> _SUPPLIED RECORDS_
========

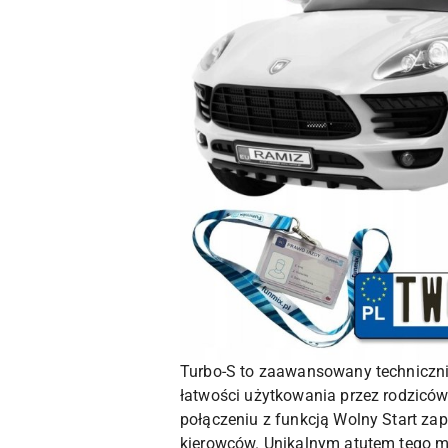
Turbo-S to zaawansowany techniczni
łatwości użytkowania przez rodzicó
połączeniu z funkcją Wolny Start za
kierowców. Unikalnym atutem tego m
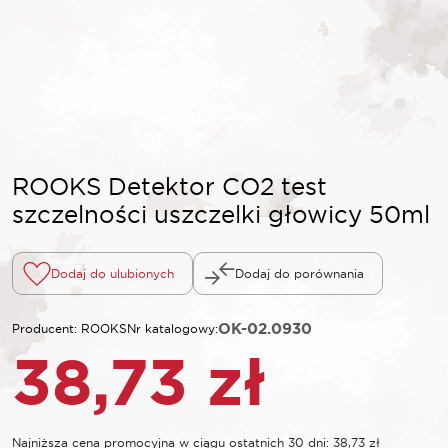
ROOKS Detektor CO2 test
szczelności uszczelki głowicy 50ml
Dodaj do ulubionych
Dodaj do porównania
OK-02.0930
Producent: ROOKS
Nr katalogowy:
38,73
zł
Najniższa cena promocyjna w ciągu ostatnich 30 dni:
38,73
zł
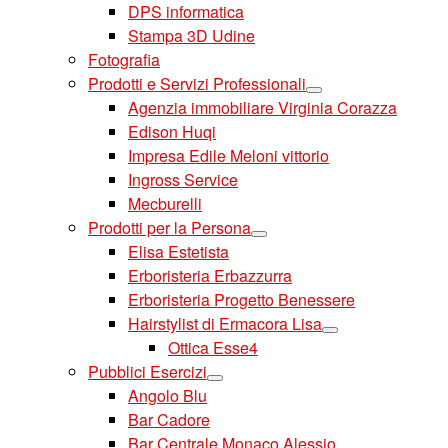
DPS informatica
Stampa 3D Udine
Fotografia
Prodotti e Servizi Professionali
Agenzia immobiliare Virginia Corazza
Edison Huqi
Impresa Edile Meloni vittorio
Ingross Service
Mecburelli
Prodotti per la Persona
Elisa Estetista
Erboristeria Erbazzurra
Erboristeria Progetto Benessere
Hairstylist di Ermacora Lisa
Ottica Esse4
Pubblici Esercizi
Angolo Blu
Bar Cadore
Bar Centrale Monaco Alessio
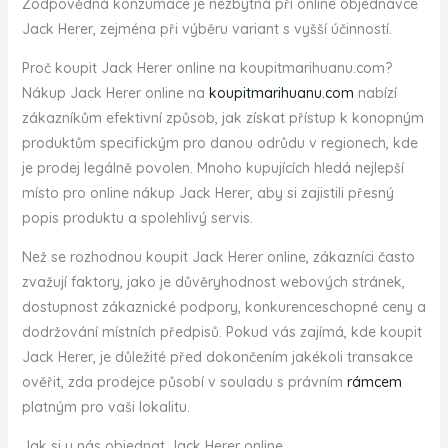
Zodpovědná konzumace je nezbytná při online objednávce
Jack Herer, zejména při výběru variant s vyšší účinností.
Proč koupit Jack Herer online na koupitmarihuanu.com?
Nákup Jack Herer online na
koupitmarihuanu.com
nabízí
zákazníkům efektivní způsob, jak získat přístup k konopným
produktům specifickým pro danou odrůdu v ​​regionech, kde
je prodej legálně povolen. Mnoho kupujících hledá nejlepší
místo pro online nákup Jack Herer, aby si zajistili přesný
popis produktu a spolehlivý servis.
Než se rozhodnou koupit Jack Herer online, zákazníci často
zvažují faktory, jako je důvěryhodnost webových stránek,
dostupnost zákaznické podpory, konkurenceschopné ceny a
dodržování místních předpisů. Pokud vás zajímá, kde koupit
Jack Herer, je důležité před dokončením jakékoli transakce
ověřit, zda prodejce působí v souladu s právním
rámcem
platným pro vaši lokalitu.
Jak si u nás objednat Jack Herer online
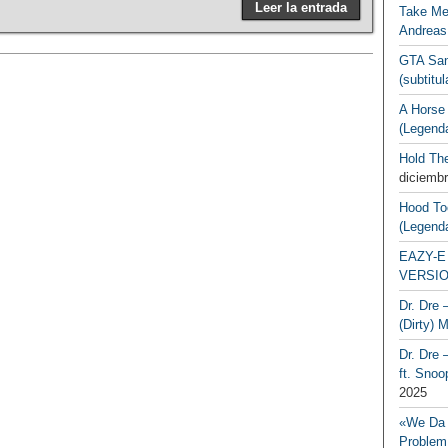
Leer la entrada
Take Me
Andreas
GTA San
(subtitu
A Horse
(Legend
Hold Th
diciembr
Hood To
(Legend
EAZY-E 
VERSIO
Dr. Dre 
(Dirty) 
Dr. Dre 
ft. Snoo
2025
«We Da 
Problem,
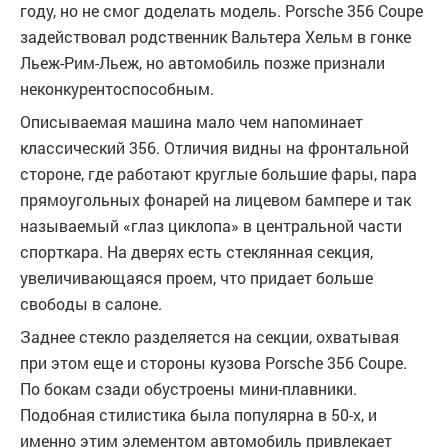
году, но не смог доделать модель. Porsche 356 Coupe
задействовал родственник Вальтера Хельм в гонке
Льеж-Рим-Льеж, но автомобиль позже признали
неконкурентоспособным.
Описываемая машина мало чем напоминает
классический 356. Отличия видны на фронтальной
стороне, где работают круглые большие фары, пара
прямоугольных фонарей на лицевом бампере и так
называемый «глаз циклопа» в центральной части
спорткара. На дверях есть стеклянная секция,
увеличивающаяся проем, что придает больше
свободы в салоне.
Заднее стекло разделяется на секции, охватывая
при этом еще и стороны кузова Porsche 356 Coupe.
По бокам сзади обустроены мини-плавники.
Подобная стилистика была популярна в 50-х, и
именно этим элементом автомобиль привлекает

========

> _EXERCISE INSTRUCTIONS_
What is needed is an exact reproduction of the data, pictures excluded.

> _RESULT_
Turbo-S to zaawansowany techniczni
łatwości użytkowania przez rodzicó
połączeniu z funkcją Wolny Start za
kierowców. Unikalnym atutem tego m
ROOKS Detektor CO2 test
szczelności uszczelki głowicy 50ml
Dodaj do ulubionych
Dodaj do porównania
OK-02.0930
Producent: ROOKS
Nr katalogowy:
38,73
zł
Najniższa cena promocyjna w ciągu ostatnich 30 dni:
38,73
zł
DPS informatica
Stampa 3D Udine
Fotografia
Prodotti e Servizi Professionali
Agenzia immobiliare Virginia Corazza
Edison Huqi
Impresa Edile Meloni vittorio
Ingross Service
Mecburelli
Prodotti per la Persona
Elisa Estetista
Erboristeria Erbazzurra
Erboristeria Progetto Benessere
Hairstylist di Ermacora Lisa
Ottica Esse4
Pubblici Esercizi
Angolo Blu
Bar Cadore
Bar Centrale Monaco Alessio
Zodpovědná konzumace je nezbytná při online objednávce
Jack Herer, zejména při výběru variant s vyšší účinností.
Proč koupit Jack Herer online na koupitmarihuanu.com?
Nákup Jack Herer online na
koupitmarihuanu.com
nabízí
zákazníkům efektivní způsob, jak získat přístup k konopným
produktům specifickým pro danou odrůdu v ​​regionech, kde
je prodej legálně povolen. Mnoho kupujících hledá nejlepší
místo pro online nákup Jack Herer, aby si zajistili přesný
popis produktu a spolehlivý servis.
Než se rozhodnou koupit Jack Herer online, zákazníci často
zvažují faktory, jako je důvěryhodnost webových stránek,
dostupnost zákaznické podpory, konkurenceschopné ceny a
dodržování místních předpisů. Pokud vás zajímá, kde koupit
Jack Herer, je důležité před dokončením jakékoli transakce
ověřit, zda prodejce působí v souladu s právním
rámcem
platným pro vaši lokalitu.
Jak si u nás objednat Jack Herer online
Leer la entrada
Take Me
Andreas
GTA San
(subtitu
A Horse
(Legend
Hold Th
diciembr
Hood To
(Legend
EAZY-E 
VERSIO
Dr. Dre 
(Dirty) 
Dr. Dre 
ft. Snoo
2025
«We Da 
Problem,
году, но не смог доделать модель. Porsche 356 Coupe
задействовал родственник Вальтера Хельм в гонке
Льеж-Рим-Льеж, но автомобиль позже признали
неконкурентоспособным.
Описываемая машина мало чем напоминает
классический 356. Отличия видны на фронтальной
стороне, где работают круглые большие фары, пара
прямоугольных фонарей на лицевом бампере и так
называемый «глаз циклопа» в центральной части
спорткара. На дверях есть стеклянная секция,
увеличивающаяся проем, что придает больше
свободы в салоне.
Заднее стекло разделяется на секции, охватывая
при этом еще и стороны кузова Porsche 356 Coupe.
По бокам сзади обустроены мини-плавники.
Подобная стилистика была популярна в 50-х, и
именно этим элементом автомобиль привлекает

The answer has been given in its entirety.